** Work request **
Count how many lines in the data below contain the string "inrichting", matching case exactly, and reply with only that number.

** Task data **
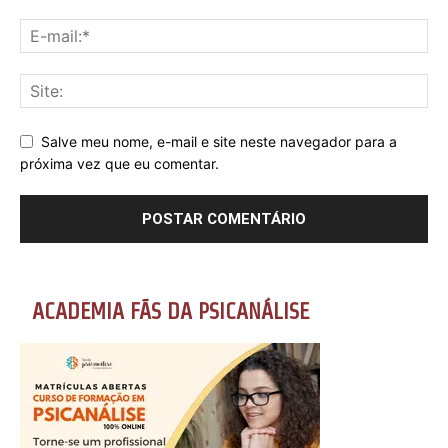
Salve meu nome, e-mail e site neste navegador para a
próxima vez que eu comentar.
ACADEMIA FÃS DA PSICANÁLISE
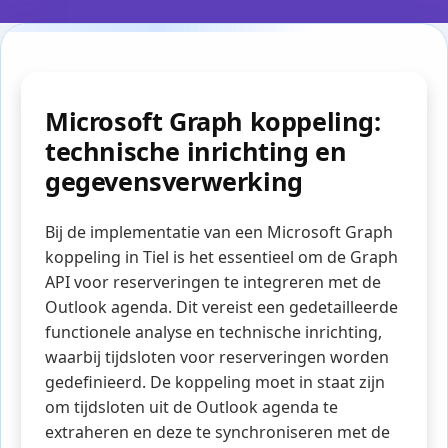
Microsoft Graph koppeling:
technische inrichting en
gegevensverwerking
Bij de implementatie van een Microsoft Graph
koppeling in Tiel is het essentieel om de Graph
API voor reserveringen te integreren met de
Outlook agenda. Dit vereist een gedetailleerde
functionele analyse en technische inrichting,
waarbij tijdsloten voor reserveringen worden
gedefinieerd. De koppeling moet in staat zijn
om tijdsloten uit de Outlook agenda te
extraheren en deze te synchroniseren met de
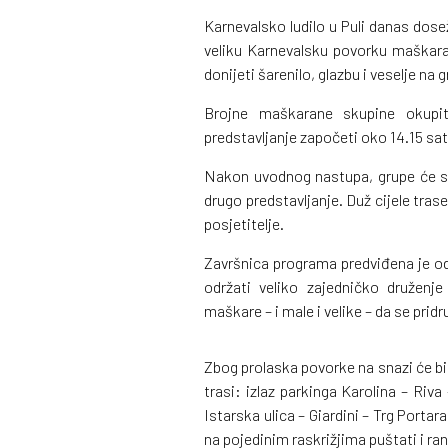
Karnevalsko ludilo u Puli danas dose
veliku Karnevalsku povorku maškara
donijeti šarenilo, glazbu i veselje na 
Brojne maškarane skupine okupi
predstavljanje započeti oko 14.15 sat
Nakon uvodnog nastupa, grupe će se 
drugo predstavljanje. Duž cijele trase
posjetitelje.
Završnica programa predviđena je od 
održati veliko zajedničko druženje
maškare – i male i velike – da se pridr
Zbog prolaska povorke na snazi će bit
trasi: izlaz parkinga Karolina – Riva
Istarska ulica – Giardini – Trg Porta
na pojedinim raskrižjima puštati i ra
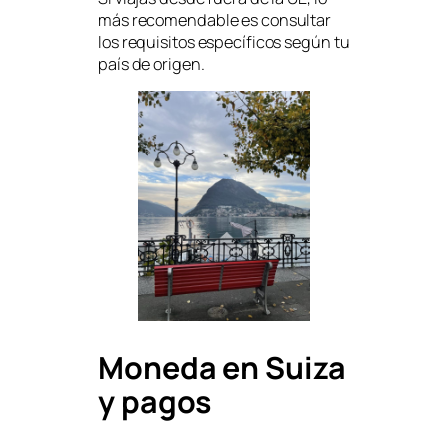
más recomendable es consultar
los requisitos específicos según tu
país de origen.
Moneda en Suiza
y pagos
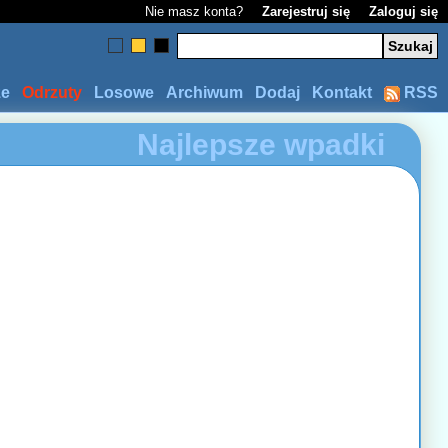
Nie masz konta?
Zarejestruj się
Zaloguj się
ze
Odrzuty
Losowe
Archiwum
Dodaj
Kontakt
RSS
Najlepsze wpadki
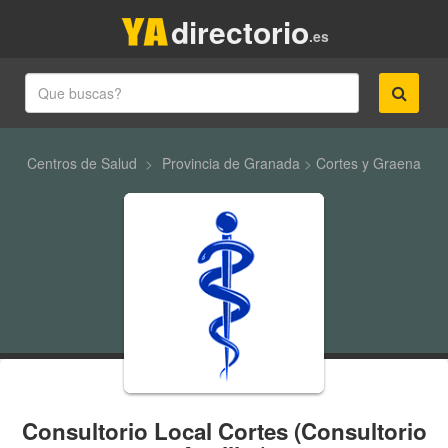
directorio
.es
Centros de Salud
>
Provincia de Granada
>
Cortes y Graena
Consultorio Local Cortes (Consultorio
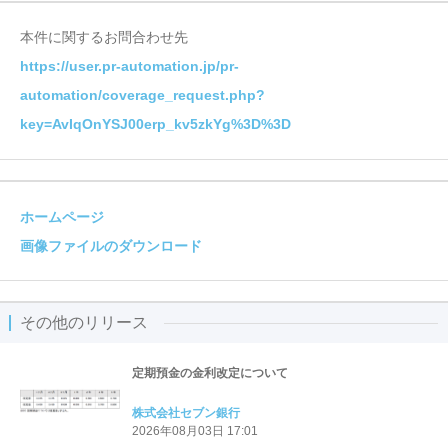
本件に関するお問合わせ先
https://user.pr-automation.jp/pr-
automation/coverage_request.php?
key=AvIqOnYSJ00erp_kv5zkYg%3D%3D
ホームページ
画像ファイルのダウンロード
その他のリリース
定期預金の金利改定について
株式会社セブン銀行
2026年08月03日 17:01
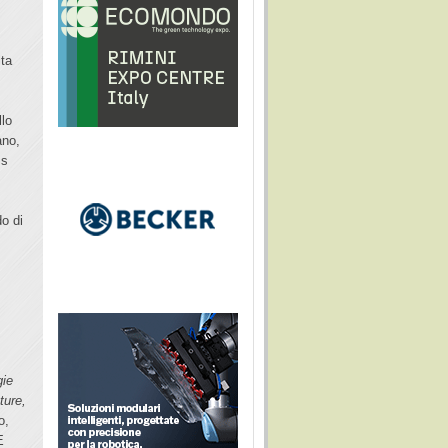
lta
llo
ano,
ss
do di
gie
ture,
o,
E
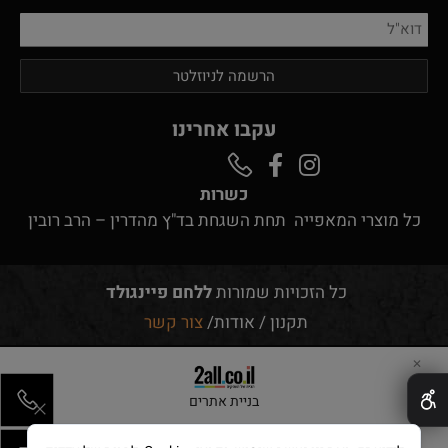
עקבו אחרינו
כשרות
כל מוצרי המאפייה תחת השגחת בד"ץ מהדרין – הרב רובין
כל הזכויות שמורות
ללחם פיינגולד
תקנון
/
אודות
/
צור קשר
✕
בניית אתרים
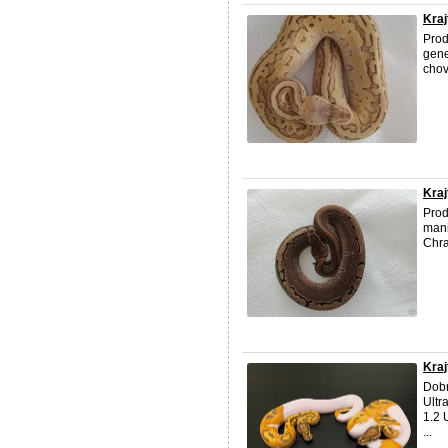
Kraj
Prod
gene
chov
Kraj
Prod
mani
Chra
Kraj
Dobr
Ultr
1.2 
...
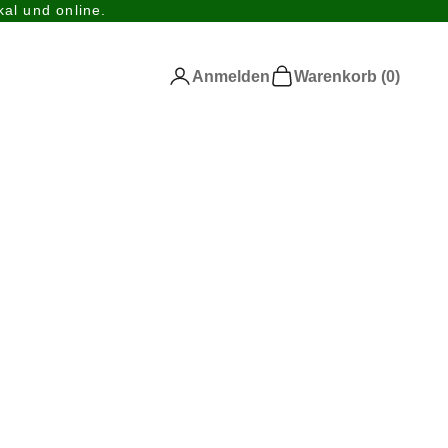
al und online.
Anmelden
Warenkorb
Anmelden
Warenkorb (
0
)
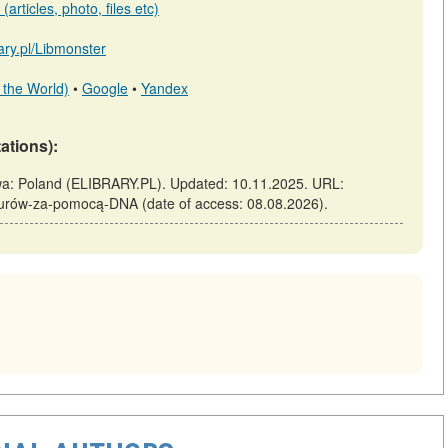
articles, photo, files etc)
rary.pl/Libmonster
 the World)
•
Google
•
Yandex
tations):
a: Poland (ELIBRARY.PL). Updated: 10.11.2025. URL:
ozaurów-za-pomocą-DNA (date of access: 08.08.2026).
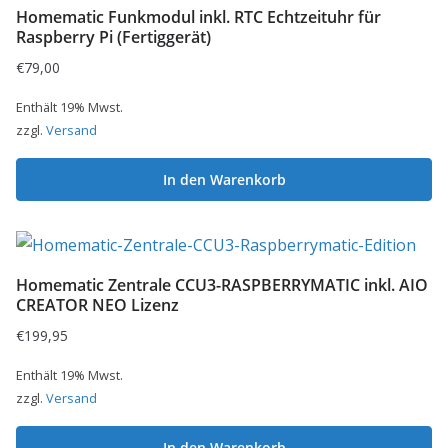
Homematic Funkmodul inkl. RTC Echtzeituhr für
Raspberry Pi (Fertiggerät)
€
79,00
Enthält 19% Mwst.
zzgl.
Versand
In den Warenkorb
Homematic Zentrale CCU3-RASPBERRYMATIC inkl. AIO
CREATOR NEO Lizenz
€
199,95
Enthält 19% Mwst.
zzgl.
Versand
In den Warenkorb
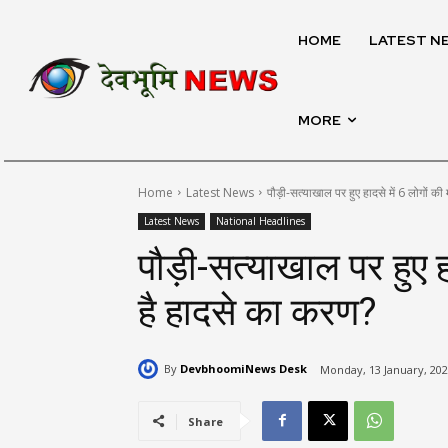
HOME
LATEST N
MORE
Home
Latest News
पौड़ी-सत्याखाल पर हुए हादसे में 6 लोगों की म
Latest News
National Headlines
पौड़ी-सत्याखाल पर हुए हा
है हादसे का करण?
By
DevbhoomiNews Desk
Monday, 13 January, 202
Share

** Task answer **
2